A Maison et Décors, on est un peu obsédés par l’approche de l’automne. En vous expliquant comment préparer votre piscine pour l’hiver, on a pensé “bâche” et donc “feuilles mortes” et donc “élagage” (si, si, c’est logique).
La taille raisonnée et la taille douce : le nouvel élagage
Avant de parler de “quand” et de technique, il faut d’abord mettre fin à quelques idées fausses.
En réalité, sauf dans quelque cas particuliers, il n’est pas nécessaire de tailler un arbre. Cela l’affaiblit, le prive de ses feuilles, le rend sensible aux maladies, avec des grandes surfaces de bois mises à nu. Sa structure est déséquilibrée, il risque de tomber plus facilement.
La taille régulière se justifie uniquement pour les arbres d’ornement qui doivent conserver une forme et un volume précis, en particulier les topiaires, ornements du jardin à la française, et pour les arbres fruitiers, qui doivent développer des branches proches du sol, ou même être taillés en espaliers.

L’arbre en espalier est taillé pour garder une forme très particulière
En dehors de cela, les seules tailles réellement nécessaires sont celles qui permettent d’enlever des branches cassées ou malades, ou celles qui vont éviter à l’arbre d’entrer en contact avec des bâtiments, des pylônes, des fils électriques…
La taille raisonnée, qui s’est développée depuis une vingtaine d’années, consiste à planifier la taille de l’arbre, en la minimisant le plus possible. Elle doit être planifiée par un professionnel qui comprend la structure de l’arbre et son mode de développement, pour le respecter.
La taille douce, elle, consiste à tailler très peu à chaque fois, quelques centimètres à peine. Elle est particulièrement adaptée aux arbres d’ornement.
L’élagage est un mot à double sens. Il peut être synonyme de “taille”, en pratique on le réserve à des tailles drastiques qui enlèvent presque toutes les branches de l’arbre. Il doit impérativement être fait par un spécialiste.
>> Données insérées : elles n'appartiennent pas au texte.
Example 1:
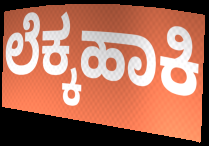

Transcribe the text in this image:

ಲೆಕ್ಕಹಾಕಿ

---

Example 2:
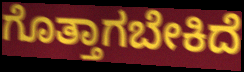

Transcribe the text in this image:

ಗೊತ್ತಾಗಬೇಕಿದೆ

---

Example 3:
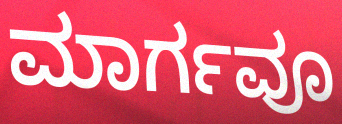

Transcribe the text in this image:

ಮಾರ್ಗವೂ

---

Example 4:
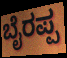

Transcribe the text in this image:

ಬೈರಪ್ಪ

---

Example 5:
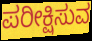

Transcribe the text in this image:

ಪರೀಕ್ಷಿಸುವ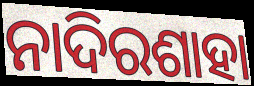
ନାଦିରଶାହା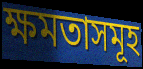
ক্ষমতাসমূহ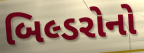
બિલ્ડરોનોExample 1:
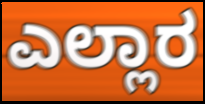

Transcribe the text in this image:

ಎಲ್ಲಾರ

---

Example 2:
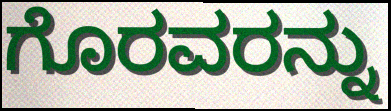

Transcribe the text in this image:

ಗೊರವರನ್ನು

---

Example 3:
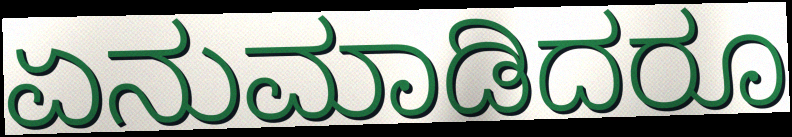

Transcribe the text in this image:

ಏನುಮಾಡಿದರೂ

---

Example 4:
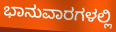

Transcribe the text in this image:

ಭಾನುವಾರಗಳಲ್ಲಿ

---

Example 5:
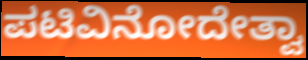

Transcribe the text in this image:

ಪಟಿವಿನೋದೇತ್ವಾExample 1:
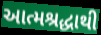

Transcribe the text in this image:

આત્મશ્રદ્ધાથી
Cet arbre a été élagué beaucoup trop sévèrement
Quand tailler ?
On peut tailler à peu près n’importe quand, sauf au moment de la poussée de sève (au tout début du printemps) et au moment de la chute de sève, quand l’arbre se prépare à hiverner.
En dehors de ces deux moments, on peut tailler les arbres en fonction des besoins. La période précise dépend de l’arbre lui-même et de ce qu’on taille.
Tailler au vert
C’est la taille des topiaires, des jeunes arbres, mais aussi la taille des fruitiers, pour éviter que l’arbre ne se fatigue à produire trop de fruits. On ne taille que les petites branches, qui n’ont pas encore formé du bois dur, c’est le “bois vert”.
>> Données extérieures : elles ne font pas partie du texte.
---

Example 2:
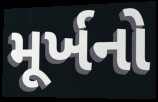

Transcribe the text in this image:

મૂર્ખનો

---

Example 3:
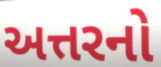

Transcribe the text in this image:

અત્તરનો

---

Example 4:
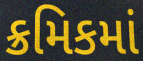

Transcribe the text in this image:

ક્રમિકમાં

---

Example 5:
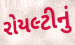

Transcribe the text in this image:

રોયલ્ટીનું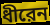
ধীরেন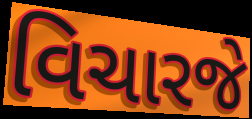
વિચારજે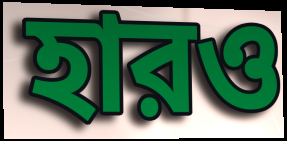
হারওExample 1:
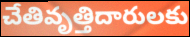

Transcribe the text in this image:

చేతివృత్తిదారులకు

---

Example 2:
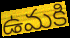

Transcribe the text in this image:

ఉమకి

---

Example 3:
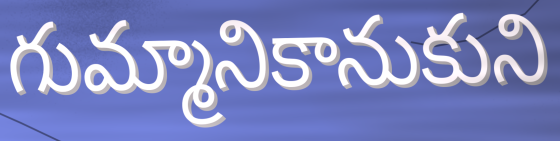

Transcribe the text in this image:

గుమ్మానికానుకుని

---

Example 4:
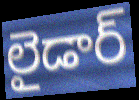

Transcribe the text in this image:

లైడార్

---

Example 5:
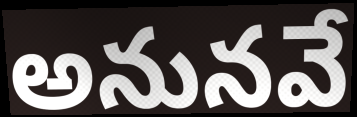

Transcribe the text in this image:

అనునవేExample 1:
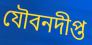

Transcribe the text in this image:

যৌবনদীপ্ত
Dans le jardin botanique d’Atlanta, on trouve des topiaires extraordinaires
Elle se pratique après la montée de sève, et pendant toute l’année. Pour les fruitiers, il faut la faire juste après la montée de sève, pour éviter les fruits trop nombreux, ou après la récolte, pour préparer la poussée de l’année suivante.
Ainsi, traditionnellement, les arbres de fruits à noyaux comme le pêcher ou le cerisier se taillent à la fin de l’été, tandis que les pommiers et les poiriers se taillent l’hiver. Les lilas aussi peuvent être taillés au mois d’aout et au début de l’automne.
L’aoûtement
Au mois d’août (d’où le nom), l’arbre va commencer à faire ses réserves pour passer l’hiver. Les rameaux et les jeunes poussent s’endurcissent et se lignifient. Ce qui reste vert ne repoussera pas l’année suivante et peut donc être taillé à l’automne.
La taille en dormant
Elle se pratique l’hiver, plutôt à la fin, avant la montée de sève, pour éviter que les plaies du bois restent exposées trop longtemps à l’eau et à l’humidité.
Comment tailler ? Matériel et précautions
En suivant ces principes, vous n’aurez théoriquement pas de grosses branches à tailler. Vous aurez donc besoin d’un sécateur, éventuellement à long manche, pas d’une tronçonneuse.
Des lunettes de protection sont nécessaires, pour vous protéger contre les éventuels éclats de bois, et des gants.

Une taille d’entretien douce pour un saule pleureur
Si vous devez travailler en hauteur, utilisez une échelle bien stable. Monter sur un arbre en utilisant des crampons est réservé aux arboristes professionnels, d’abord parce que c’est dangereux, ensuite parce que cela peut blesser l’arbre.
Vérifiez bien tous vos outils, en particulier leur propreté. Nettoyez les lames entre chaque arbre, pour éviter d’éventuelles contaminations par des champignons ou des parasites. Si vous devez, malgré tout, utiliser une tronçonneuse, assurez vous que sa chaine est en bon état, que le fil électrique est bien protégé.